The expansion of the glory of God comes through His work of bringing to pass the immortality and eternal lives of his children.

A Bishop begins to magnify his stewardship when he quits worrying about how the members of his ward perceive him and places his concerns upon the needs of the flock over which he has been assigned to minister.

A husband or wife begins to find a fullness in their marriage when their concern shifts from what am I getting out of this union to what am I contributing to the advancement of my spouse.

All relationships find a fuller meaning when our efforts are upon thee and thy progress rather than upon me and my advancement.

In the February 1985 issue of the Ensign Magazine president Gordon B. Hinckley reminded us that our task should be continually expanding to encircle as many as possible in our effort to multiply joy by dividing it among as many as possible.

I remember interviewing a discouraged missionary. He was having trouble with a language which was not his own. He had lost the spirit of his work and wanted to go home. He was one of 180 missionaries in that mission.

I told him that if he were to go home he would break faith with his 179 companions.

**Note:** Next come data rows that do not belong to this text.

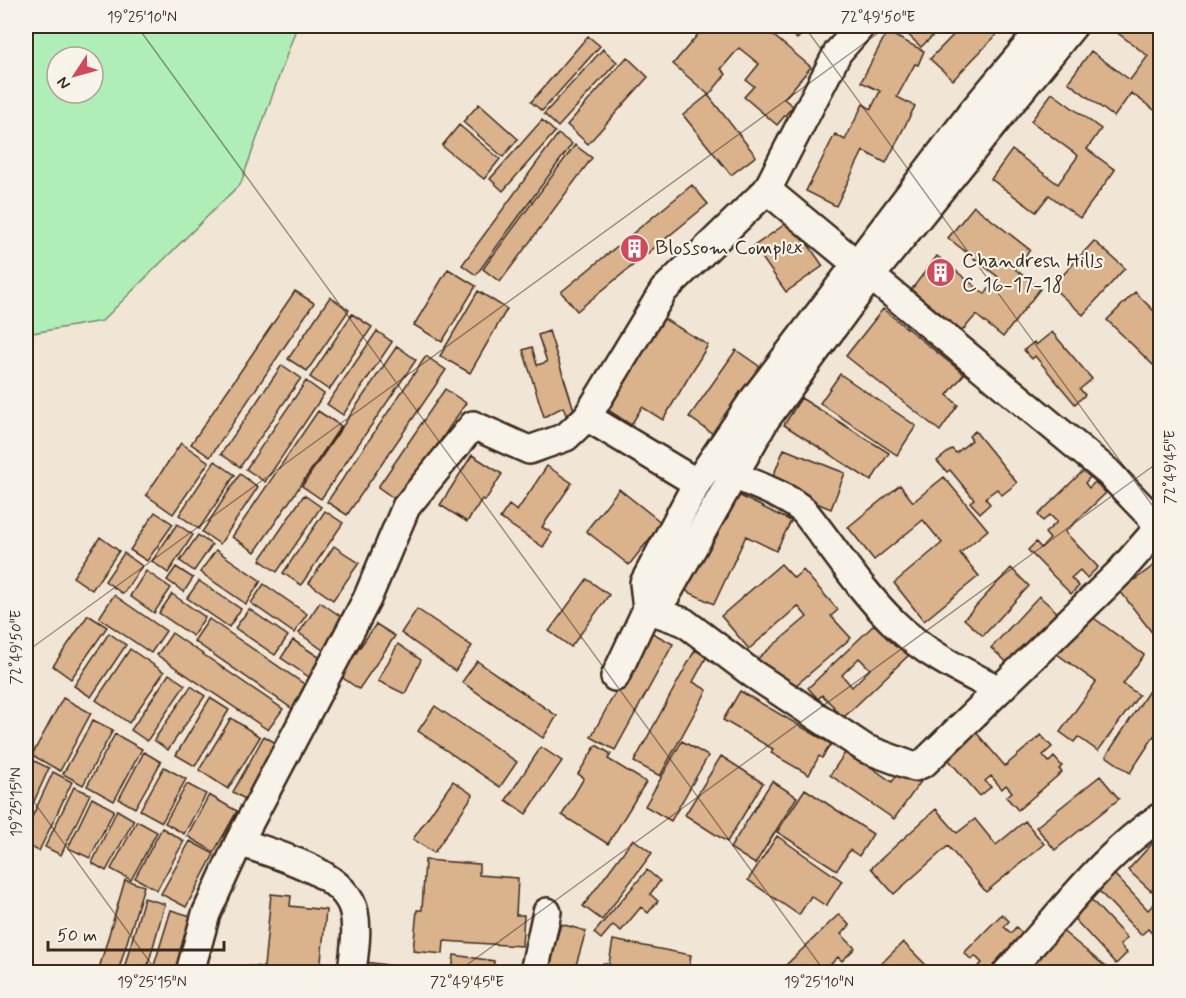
<svg xmlns="http://www.w3.org/2000/svg" width="1186" height="998" font-family="Mynerve,sans-serif">
  <style>
    .green { fill: #afefb7; stroke: #758c6a; stroke-width: 1.5; fill-rule: evenodd }
    .building { fill: #dab28b; stroke: #3b2a1e; stroke-width: 1.5; fill-rule: evenodd }
    .lines { fill: none; stroke-linecap: round; stroke-linejoin: round }
    .minor-casing { stroke: #3b2a1e; stroke-width: 32 }
    .minor { stroke: #f7f3e8; stroke-width: 27 }
    .ticks { fill: none; stroke: #3b2a1e; stroke-width: 1.5; stroke-opacity: 0.45 }
    .labels { text-anchor: middle; dominant-baseline: central; stroke-width: 4.5; stroke-linejoin: round; paint-order: stroke }
    .poi-label { font-size: 21px; fill: #3b2a1e; stroke: #f7f3e8; text-anchor: start }
    .neatline { fill: none; stroke: #3b2a1e; stroke-width: 2 }
    .ticks-label { font-size: 15px; text-anchor: middle; fill: #3b2a1e }
  </style>
  <rect width="100%" height="100%" fill="#f1e6d5"/>
  <filter id="ink" filterUnits="userSpaceOnUse"><feTurbulence type="fractalNoise" baseFrequency=".0167" numOctaves="2"/><feDisplacementMap in="SourceGraphic" scale="12" xChannelSelector="R" yChannelSelector="G"/><feConvolveMatrix kernelMatrix="1 2 1 2 8 2 1 2 1" color-interpolation-filters="sRGB"/></filter>
  <g filter="url(#ink)">
    <!-- green -->
    <path class="green" d="M26,26h271l-56,157 -139,138 -76,13zM57,57h36v36h-36z"/>
    <!-- building -->
    <path class="building" d="M705,26h57l49,41 -27,32 9,7 -16,19 -33,-28 10,-11 -8,-6 13,-16 -20,-16 -18,21 5,5 -17,21 -36,-31z
      M785,26h26l-14,13z
      M902,26h41l-22,21 -21,-20z
      M962,26h43l-52,54 -23,-21z
      M1113,26h47v88l-29,-21 -17,24 -46,-35 23,-31 39,29 18,-24 -37,-28z
      M887,32l37,19 -6,14 -3,-1 -18,33 18,9 -29,57 -23,-12 -27,55 -30,-15 29,-57 10,6 18,-36 8,5 9,-18 -19,-9z
      M588,36l12,10 -58,65 -11,-9z
      M603,49l14,13 -59,65 -14,-13z
      M627,57l21,20 -60,67 -21,-19z
      M1052,93l49,36 -14,20 28,21 -35,48 -31,-23 -13,17 -45,-33 21,-29 46,34 20,-28 -47,-35z
      M708,95l48,61 -25,19 -48,-60z
      M479,104l39,35 -15,18 -40,-35z
      M542,120l13,12 -52,59 -13,-12z
      M459,125l41,34 -16,20 -42,-33z
      M558,134l14,10 -96,131 -14,-10z
      M575,145l17,13 -92,124 -17,-13z
      M692,185l16,19 -131,107 -16,-19z
      M974,206l56,44 -15,19 25,20 -37,48 -27,-22 -14,16 -51,-41 26,-34 48,38 13,-17 -50,-39z
      M791,220l32,46 -37,26 -32,-46z
      M1094,241l31,27 -42,47 -31,-28z
      M448,269l28,17 -34,56 -28,-17z
      M295,291l19,12 -104,154 -19,-13z
      M478,291l29,18 -37,64 -30,-17z
      M1135,292l25,25v41l-7,7 -46,-45z
      M330,297l19,13 -42,61 -19,-12z
      M883,309l81,65 -17,21 11,10 -18,26 -94,-75z
      M352,314l20,13 -43,63 -19,-13z
      M661,317l47,28 -45,75 -21,-13 -11,18 -26,-17z
      M377,331l15,11 -49,73 -16,-11z
      M549,331l26,82 -9,2 -3,-8 -19,10 -21,-67 9,-3 5,18 10,-3 -9,-27z
      M1052,332l40,47 -12,10 5,6 -10,9 -40,-48 -3,3 -8,-9 10,-8 2,3z
      M397,346l19,14 -95,139 -19,-13z
      M736,350l30,21 -47,67 -30,-21z
      M426,356l20,14 -99,145 -20,-13z
      M282,365l19,13 -61,89 -19,-13z
      M840,374l76,52 -19,29 -77,-52z
      M306,381l18,13 -59,88 -19,-13z
      M445,389l21,14 -67,99 -21,-15z
      M801,398l88,55 -18,28 -87,-56z
      M318,411l23,15 -86,126 -23,-15z
      M975,431l42,52 -15,12 -5,-6 -12,9 5,6 -10,9 -10,-11 4,-3 -24,-29 -3,2 -10,-11 15,-12 4,4 16,-13 -3,-4z
      M181,443l28,19 -36,52 -27,-19z
      M784,449l61,24 -14,36 -61,-25z
      M472,455l30,19 -17,27 -3,-2 -15,23 -27,-17z
      M215,461l20,14 -36,54 -20,-14z
      M547,466l25,17 -30,44 10,6 -9,14 -43,-29 9,-13 8,6z
      M1085,469l6,7 -6,7 4,5 6,-6 11,11 -41,39 33,35 -11,11 -7,-8 -9,8 8,8 -8,8 -43,-44 8,-8 5,6 9,-9 -5,-6 12,-11 -7,-7 -7,6 -5,-6z
      M240,474l18,13 -38,57 -18,-12z
      M944,477l44,53 -28,23 19,23 -55,45 -30,-38 48,-40 -19,-23 -49,40 -26,-33 52,-42 13,17z
      M619,489l43,34 -33,42 -43,-34z
      M730,491l61,30 -15,30 -30,-15 -32,68 -32,-15z
      M304,495l17,12 -44,65 -17,-12z
      M325,511l18,12 -42,62 -18,-12z
      M155,512l18,12 -26,37 -17,-11z
      M177,524l16,11 -25,38 -16,-12z
      M198,535l14,10 -18,26 -14,-10z
      M100,537l19,14 -27,39 -19,-13z
      M334,546l25,17 -26,37 -24,-17z
      M216,550l45,31 -15,23 -46,-32z
      M124,553l18,13 -19,28 -18,-13z
      M781,564l13,14 9,-8 35,40 -7,6 20,22 -64,55 -30,-34 50,-42 -9,-11 -49,43 -28,-33z
      M1153,566l7,9v68l-40,-52z
      M176,567l17,11 -9,14 -17,-12z
      M1011,568l18,18 -46,50 -19,-17z
      M146,571l25,17 -17,25 -24,-17z
      M587,579l22,16 -38,52 -22,-16z
      M199,581l42,28 -12,18 -42,-29z
      M264,584l43,30 -13,19 -43,-30z
      M172,594l33,23 -12,19 -34,-23z
      M114,595l52,36 -15,22 -52,-35z
      M1039,596l18,16 -48,52 -18,-16z
      M320,602l29,20 -22,31 -28,-20z
      M249,609l39,27 -13,19 -40,-27z
      M417,609l55,37 -17,25 -54,-38z
      M1087,613l57,42 -21,29 16,11 -41,56 -20,-14 -4,5 -14,-10 36,-50 -39,-28z
      M88,615l19,12 -36,52 -18,-13z
      M209,619l104,71 -16,22 -103,-71z
      M878,621l9,10 -4,3 13,13 4,-4 10,11 -70,67 -10,-10 4,-4 -12,-12 -4,4 -10,-11zM859,658l11,11 -18,18 -10,-12z
      M376,624l19,12 -36,53 -19,-13z
      M649,631l24,13 -58,106 -24,-13z
      M109,633l17,12 -35,52 -17,-11z
      M172,633l111,76 -15,21 -111,-75z
      M293,640l29,19 -13,18 -28,-19z
      M398,644l23,16 -16,34 -27,-13z
      M130,649l34,23 -35,51 -33,-23z
      M695,650l12,6 -14,26 14,8 -47,86 -26,-14z
      M477,661l80,55 -14,22 -81,-56z
      M169,674l16,11 -38,56 -16,-11z
      M1160,674v53l-30,46 -24,-17z
      M191,686l14,10 -37,54 -14,-10z
      M740,691l91,53 -9,14 -3,-2 -10,19 -38,-22 2,-4 -50,-29z
      M63,698l28,15 -31,58 -28,-16z
      M210,698l19,12 -34,56 -19,-11z
      M435,706l82,56 -17,25 -82,-56z
      M231,718l29,19 -32,52 -29,-19z
      M93,720l20,10 -30,55 -20,-11z
      M968,723l37,43 36,-31 11,12 -9,8 6,7 5,-5 8,9 -3,3 3,3 -44,38 -12,-13 6,-5 -6,-7 -4,4 -11,-13 -6,5 6,6 -11,9 -39,-45 10,-8 6,7 8,-7 -8,-10z
      M115,734l27,15 -28,52 -27,-15z
      M264,736l20,12 -31,56 -20,-12z
      M682,741l26,15 -37,65 -26,-15z
      M596,745l15,9 -3,5 38,23 -38,62 -46,-29 22,-37 -6,-4z
      M541,747l21,14 -36,53 -20,-14z
      M847,750l45,32 11,-16 19,14 -28,39 -64,-44z
      M144,752l17,10 -26,46 -16,-9z
      M721,756l42,27 -36,59 -42,-27z
      M28,758l21,10 -23,51v-56z
      M164,767l22,12 -24,43 -22,-12z
      M53,772l19,10 -33,69 -13,-6v-15z
      M1100,776l19,23 -64,51 -19,-23z
      M453,781l20,14 -39,58 -21,-14z
      M772,781l25,16 -42,67 -25,-16z
      M187,784l19,10 -22,40 -19,-11z
      M74,787l16,7 -29,61 -16,-8z
      M805,789l68,45 -14,22 -9,-6 -13,20 -60,-38z
      M209,795l28,16 -23,41 -27,-16z
      M92,798l22,12 -24,48 -22,-10z
      M936,809l21,24 18,-14 21,26 29,-24 19,23 -58,48 -38,-46 -54,48 -23,-26z
      M117,810l17,10 -28,51 -14,-8z
      M137,821l20,11 -26,48 -20,-11z
      M162,828l22,13 -27,49 -22,-12z
      M1160,835v47l-9,9 -23,-21z
      M777,836l65,45 -16,25 -15,-10 -12,19 -51,-35z
      M633,839l19,14 -50,67 -19,-14z
      M190,841l24,13 -28,53 -25,-13z
      M425,860l54,4v11l39,3 -2,37h8l-2,31 -78,-5 -1,13 -30,-3 4,-41h5z
      M647,870l13,11 -10,13 8,7 -10,12 -7,-6 -20,24 -8,-6 -12,14 -7,-6z
      M1112,872l36,38 12,-12v44l-12,-13 -7,6 -45,-47z
      M125,880l19,6 -26,86h-20z
      M1085,893l42,45 -7,7 7,8 -11,11 -49,-53z
      M271,894l20,2 -1,10 36,4 -6,62h-72l1,-6 15,1z
      M144,898l21,6 -19,68h-23z
      M171,910l23,7 -16,55h-26z
      M839,914l11,12 -9,8 14,14 -13,13 -4,-4 -15,15h-33l-6,-5z
      M1002,914l7,7 -5,6 7,6 5,-6 9,9 -36,36h-5l-6,-5 4,-4 -7,-7 -3,4 -8,-7z
      M561,924l25,7 -12,41 -27,-1z
      M1054,924l58,48h-99z
      M613,940l78,15 -2,13 8,2v2h-96l2,-9 6,1z
      M903,942l30,30h-60z
      M454,955l40,6 -1,11h-41z
      M365,962l74,10h-75z"/>
    <g class="lines">
      <defs>
        <path id="minor" d="M767,190l341,282 52,54
          M587,417l110,66
          M717,466c28,17 62,24 87,45 30,37 56,79 90,112 30,30 68,48 105,67
          M647,609l-3,-26 53,-100 54,-80 222,-292 71,-85
          M647,609l37,13 69,52 113,75 49,18 9,-4 196,-191 40,-46
          M615,677l32,-68 19,-14 99,-175 105,-143 203,-251
          M239,842c34,12 106,29 115,70 4,19 0,41 -2,60
          M190,972l16,-58 33,-72 128,-243 39,-92 67,-82 56,25 37,-13 21,-20 77,-127 103,-100 71,-138 23,-26
          M534,972l13,-60
          M1007,972c50,-52 93,-115 153,-155"/>
      </defs>
      <!-- minor casing -->
      <use href="#minor" class="minor-casing"/>
      <!-- minor -->
      <use href="#minor" class="minor"/>
    </g>
  </g>
  <!-- ticks -->
  <path class="ticks" d="M137,26l688,946M804,26l356,490M26,652l862,-626M26,791l131,181M457,972l703,-511"/>
  <!-- icons -->
  <defs>
    <symbol id="building-disc" viewBox="-11 -11 22 22"><circle r="9.5" fill="#d1495b" stroke="#f7f3e8"/><path d="M-4-6H4V6H1V3H-1V6H-4ZM-2.5-4.3h1.7v1.8h-1.7ZM.8-4.3h1.7v1.8H.8ZM-2.5-1h1.7V.8h-1.7ZM.8-1h1.7V.8H.8Z" fill="#fff"/></symbol>
  </defs>
  <g fill-rule="evenodd">
    <use href="#building-disc" x="618" y="232" width="33" height="33"/>
    <use href="#building-disc" x="924" y="256" width="33" height="33"/>
  </g>
  <g class="labels">
    <!-- poi labels -->
    <g class="poi-label">
      <text x="655" y="248">Blossom Complex</text>
      <text x="962" y="261">Chandresh Hills<tspan x="962" dy="24">C 16-17-18</tspan></text>
    </g>
  </g>
  <!-- margin -->
  <rect width="1186" height="998" fill="none" stroke="#f7f3e8" stroke-width="66"/>
  <!-- north arrow -->
  <g transform="translate(75 75) rotate(234)"><circle r="28" fill="#f7f3e8" stroke="#aca397" stroke-width="1.5"/>
  <path d="M0-4.5L10 22L0 15L-10 22Z" fill="#d1495b"/>
  <text y="-9" font-size="16" font-weight="bold" text-anchor="middle" fill="#3b2a1e">N</text>
  </g>
  <!-- scale -->
  <path d="M48 941v9h176v-9" fill="none" stroke="#3b2a1e" stroke-width="3"/>
  <text x="57" y="941" font-size="18" fill="#3b2a1e" stroke="#f7f3e8" stroke-width="4.5" paint-order="stroke">50 m</text>
  <rect x="33" y="33" width="1120" height="932" class="neatline"/>
  <g class="ticks-label">
    <text x="142" y="22">19°25'10"N</text>
    <text x="878" y="22">72°49'50"E</text>
    <text transform="translate(1170 467) rotate(-90)" y="5">72°49'45"E</text>
    <text transform="translate(16 647) rotate(-90)" y="5">72°49'50"E</text>
    <text transform="translate(16 802) rotate(-90)" y="5">19°25'15"N</text>
    <text x="152" y="987">19°25'15"N</text>
    <text x="467" y="987">72°49'45"E</text>
    <text x="819" y="987">19°25'10"N</text>
  </g>
</svg>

Every one of them was his friend. Every one of them would pray for him, fast for him, and do almost anything else to help him. They would work with him. They would teach him. They would get on their knees with him. That’s what each of us must do for one another.

Paul wrote to the Romans, “We then that are strong ought to bear the infirmities of the weak.” And then he added these significant words, “And not to please ourselves.” (Romans 15:1).

I don't believe it falls in the realm of magic or miraculous, but it seems to be an eternal law, my personal magnitude will always be dependent upon how much I can divide the joy of my works among my fellow beings.